» **Records from a data collection**
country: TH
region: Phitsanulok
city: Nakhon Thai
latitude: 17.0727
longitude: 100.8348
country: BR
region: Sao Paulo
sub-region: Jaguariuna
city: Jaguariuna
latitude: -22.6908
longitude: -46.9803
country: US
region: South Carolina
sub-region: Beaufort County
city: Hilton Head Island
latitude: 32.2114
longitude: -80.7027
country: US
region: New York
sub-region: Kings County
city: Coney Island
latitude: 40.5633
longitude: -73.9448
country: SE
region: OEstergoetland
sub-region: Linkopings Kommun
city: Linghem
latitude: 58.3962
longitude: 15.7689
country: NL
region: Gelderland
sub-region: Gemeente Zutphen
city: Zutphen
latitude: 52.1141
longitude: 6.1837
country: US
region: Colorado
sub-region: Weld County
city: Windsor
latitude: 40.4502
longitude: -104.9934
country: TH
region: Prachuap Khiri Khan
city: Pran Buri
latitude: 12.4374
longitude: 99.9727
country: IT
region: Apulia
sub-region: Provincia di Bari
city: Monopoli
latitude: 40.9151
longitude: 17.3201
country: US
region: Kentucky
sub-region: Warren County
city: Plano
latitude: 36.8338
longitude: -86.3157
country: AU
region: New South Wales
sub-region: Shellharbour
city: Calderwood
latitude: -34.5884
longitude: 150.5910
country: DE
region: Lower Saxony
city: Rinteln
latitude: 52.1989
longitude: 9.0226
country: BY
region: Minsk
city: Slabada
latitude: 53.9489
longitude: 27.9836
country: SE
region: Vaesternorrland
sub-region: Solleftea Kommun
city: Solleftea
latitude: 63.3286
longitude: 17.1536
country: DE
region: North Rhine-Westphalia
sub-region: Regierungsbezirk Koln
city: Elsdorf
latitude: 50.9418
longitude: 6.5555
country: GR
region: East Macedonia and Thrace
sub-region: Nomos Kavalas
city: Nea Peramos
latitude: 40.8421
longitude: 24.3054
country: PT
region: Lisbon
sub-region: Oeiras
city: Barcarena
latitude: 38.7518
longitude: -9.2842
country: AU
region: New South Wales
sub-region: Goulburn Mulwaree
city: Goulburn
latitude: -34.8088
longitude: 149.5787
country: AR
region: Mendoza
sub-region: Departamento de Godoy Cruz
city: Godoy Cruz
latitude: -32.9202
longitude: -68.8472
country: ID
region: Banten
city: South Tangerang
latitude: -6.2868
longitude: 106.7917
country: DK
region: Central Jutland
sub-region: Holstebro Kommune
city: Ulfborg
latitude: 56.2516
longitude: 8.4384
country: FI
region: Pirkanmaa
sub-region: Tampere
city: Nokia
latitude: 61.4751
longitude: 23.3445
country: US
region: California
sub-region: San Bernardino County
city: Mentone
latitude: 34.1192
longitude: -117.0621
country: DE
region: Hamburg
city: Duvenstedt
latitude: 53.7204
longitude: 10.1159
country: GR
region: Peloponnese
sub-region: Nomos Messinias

» **AIM**
Please recast these lines as a numbered list, leaving out any blank lines.

» **FINAL RESULT**
1. country: TH
2. region: Phitsanulok
3. city: Nakhon Thai
4. latitude: 17.0727
5. longitude: 100.8348
6. country: BR
7. region: Sao Paulo
8. sub-region: Jaguariuna
9. city: Jaguariuna
10. latitude: -22.6908
11. longitude: -46.9803
12. country: US
13. region: South Carolina
14. sub-region: Beaufort County
15. city: Hilton Head Island
16. latitude: 32.2114
17. longitude: -80.7027
18. country: US
19. region: New York
20. sub-region: Kings County
21. city: Coney Island
22. latitude: 40.5633
23. longitude: -73.9448
24. country: SE
25. region: OEstergoetland
26. sub-region: Linkopings Kommun
27. city: Linghem
28. latitude: 58.3962
29. longitude: 15.7689
30. country: NL
31. region: Gelderland
32. sub-region: Gemeente Zutphen
33. city: Zutphen
34. latitude: 52.1141
35. longitude: 6.1837
36. country: US
37. region: Colorado
38. sub-region: Weld County
39. city: Windsor
40. latitude: 40.4502
41. longitude: -104.9934
42. country: TH
43. region: Prachuap Khiri Khan
44. city: Pran Buri
45. latitude: 12.4374
46. longitude: 99.9727
47. country: IT
48. region: Apulia
49. sub-region: Provincia di Bari
50. city: Monopoli
51. latitude: 40.9151
52. longitude: 17.3201
53. country: US
54. region: Kentucky
55. sub-region: Warren County
56. city: Plano
57. latitude: 36.8338
58. longitude: -86.3157
59. country: AU
60. region: New South Wales
61. sub-region: Shellharbour
62. city: Calderwood
63. latitude: -34.5884
64. longitude: 150.5910
65. country: DE
66. region: Lower Saxony
67. city: Rinteln
68. latitude: 52.1989
69. longitude: 9.0226
70. country: BY
71. region: Minsk
72. city: Slabada
73. latitude: 53.9489
74. longitude: 27.9836
75. country: SE
76. region: Vaesternorrland
77. sub-region: Solleftea Kommun
78. city: Solleftea
79. latitude: 63.3286
80. longitude: 17.1536
81. country: DE
82. region: North Rhine-Westphalia
83. sub-region: Regierungsbezirk Koln
84. city: Elsdorf
85. latitude: 50.9418
86. longitude: 6.5555
87. country: GR
88. region: East Macedonia and Thrace
89. sub-region: Nomos Kavalas
90. city: Nea Peramos
91. latitude: 40.8421
92. longitude: 24.3054
93. country: PT
94. region: Lisbon
95. sub-region: Oeiras
96. city: Barcarena
97. latitude: 38.7518
98. longitude: -9.2842
99. country: AU
100. region: New South Wales
101. sub-region: Goulburn Mulwaree
102. city: Goulburn
103. latitude: -34.8088
104. longitude: 149.5787
105. country: AR
106. region: Mendoza
107. sub-region: Departamento de Godoy Cruz
108. city: Godoy Cruz
109. latitude: -32.9202
110. longitude: -68.8472
111. country: ID
112. region: Banten
113. city: South Tangerang
114. latitude: -6.2868
115. longitude: 106.7917
116. country: DK
117. region: Central Jutland
118. sub-region: Holstebro Kommune
119. city: Ulfborg
120. latitude: 56.2516
121. longitude: 8.4384
122. country: FI
123. region: Pirkanmaa
124. sub-region: Tampere
125. city: Nokia
126. latitude: 61.4751
127. longitude: 23.3445
128. country: US
129. region: California
130. sub-region: San Bernardino County
131. city: Mentone
132. latitude: 34.1192
133. longitude: -117.0621
134. country: DE
135. region: Hamburg
136. city: Duvenstedt
137. latitude: 53.7204
138. longitude: 10.1159
139. country: GR
140. region: Peloponnese
141. sub-region: Nomos Messinias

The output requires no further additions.